● **Problem requirements**: All of the records that follow need to be copied word for word, without the pictures.

● **Data for processing**:
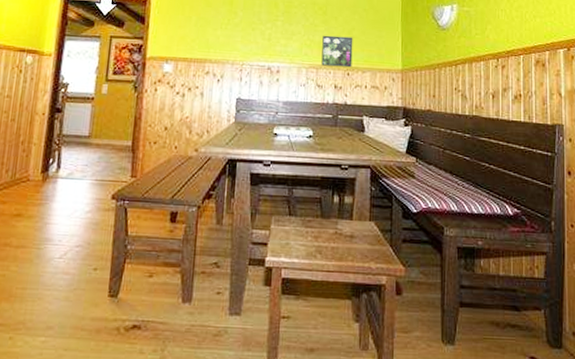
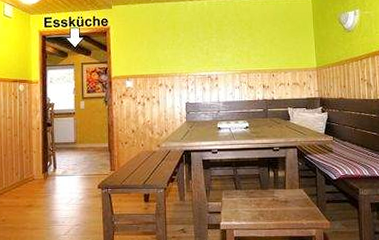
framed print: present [321,35,353,68] -> none [250,45,276,71]

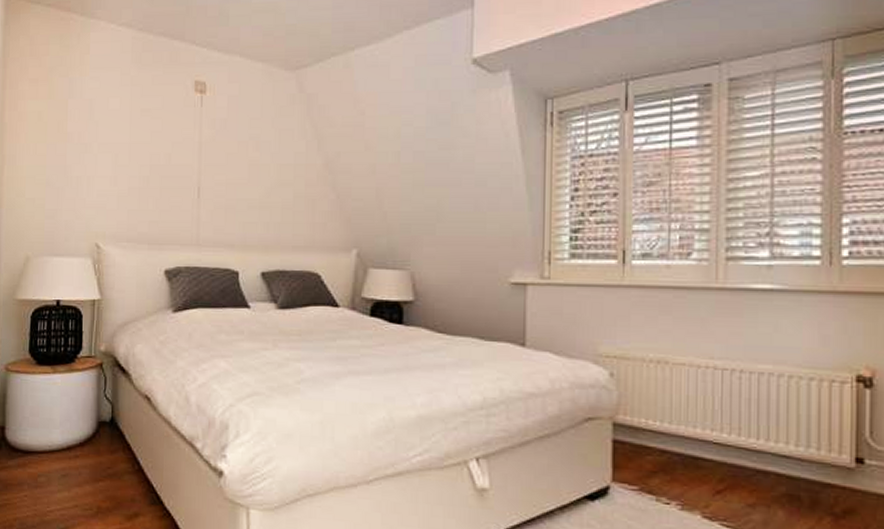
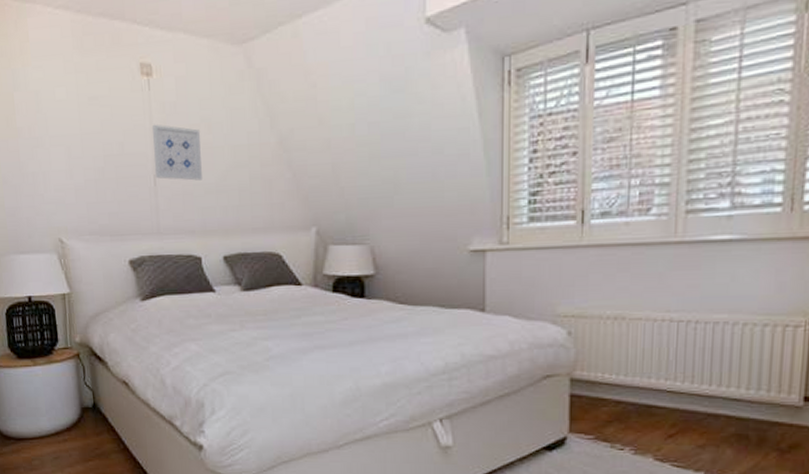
wall art: none [199,138,249,196] -> present [153,124,202,181]

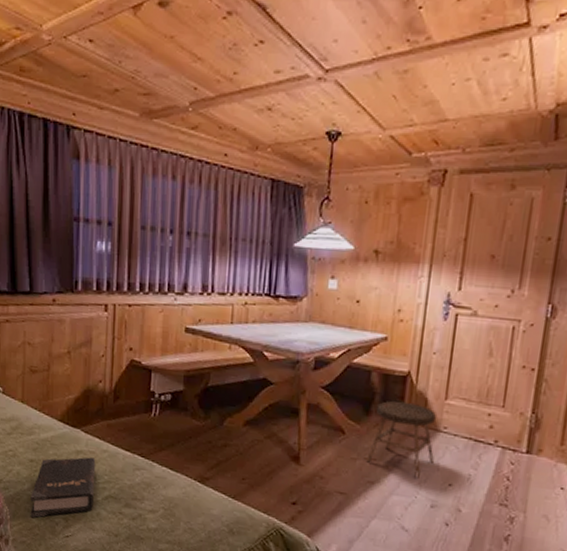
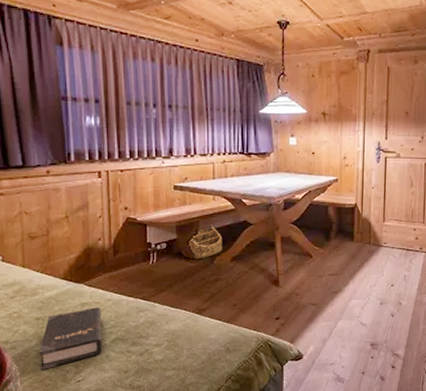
basket: none [197,378,236,418] -> present [189,225,223,259]
stool: present [366,401,436,479] -> none [330,227,379,284]

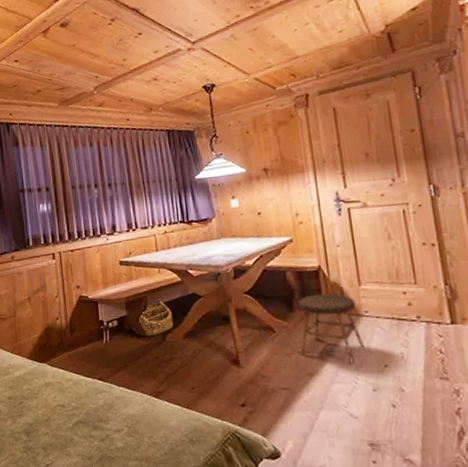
hardback book: present [39,307,102,371] -> none [12,387,66,451]
stool: none [330,227,379,284] -> present [298,293,364,364]

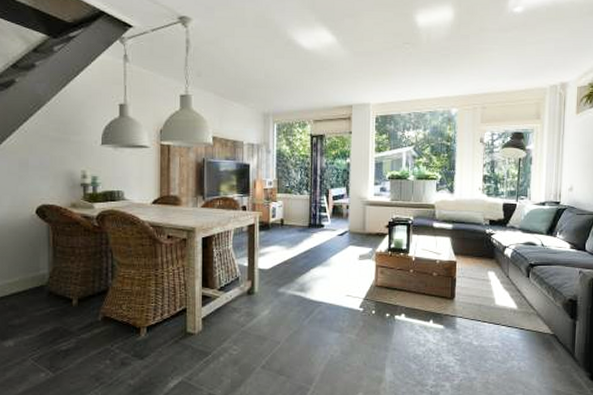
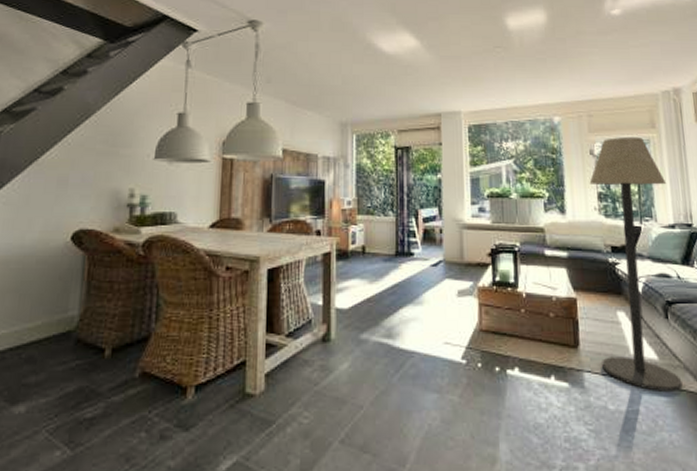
floor lamp: none [472,126,543,332] -> present [589,136,683,392]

● **Task solution**:
framed print: present [321,35,353,68] -> none [250,45,276,71]

wall art: none [199,138,249,196] -> present [153,124,202,181]

basket: none [197,378,236,418] -> present [189,225,223,259]
stool: present [366,401,436,479] -> none [330,227,379,284]

hardback book: present [39,307,102,371] -> none [12,387,66,451]
stool: none [330,227,379,284] -> present [298,293,364,364]

floor lamp: none [472,126,543,332] -> present [589,136,683,392]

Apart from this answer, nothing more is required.